> [Problem to work on]:
The expected result is a word-for-word copy of the entries, minus any pictures.
--------
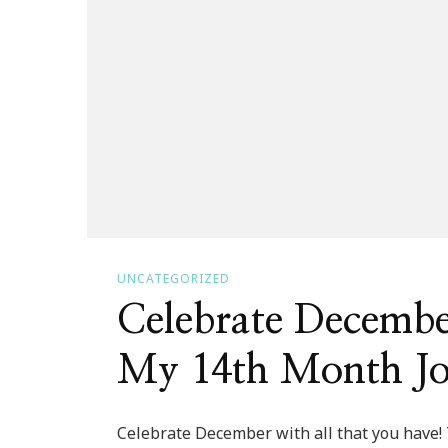
UNCATEGORIZED
Celebrate Decemb
My 14th Month J
Celebrate December with all that you have!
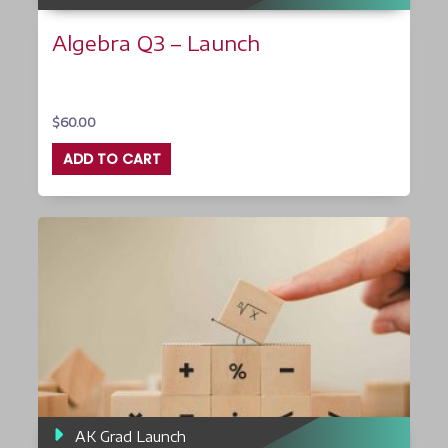
Algebra Q3 – Launch
$
60.00
ADD TO CART
AK Grad Launch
--------
> [Exercise solution]:
UNCATEGORIZED
Celebrate Decemb
My 14th Month J
Celebrate December with all that you have!
Algebra Q3 – Launch
$
60.00
ADD TO CART
AK Grad Launch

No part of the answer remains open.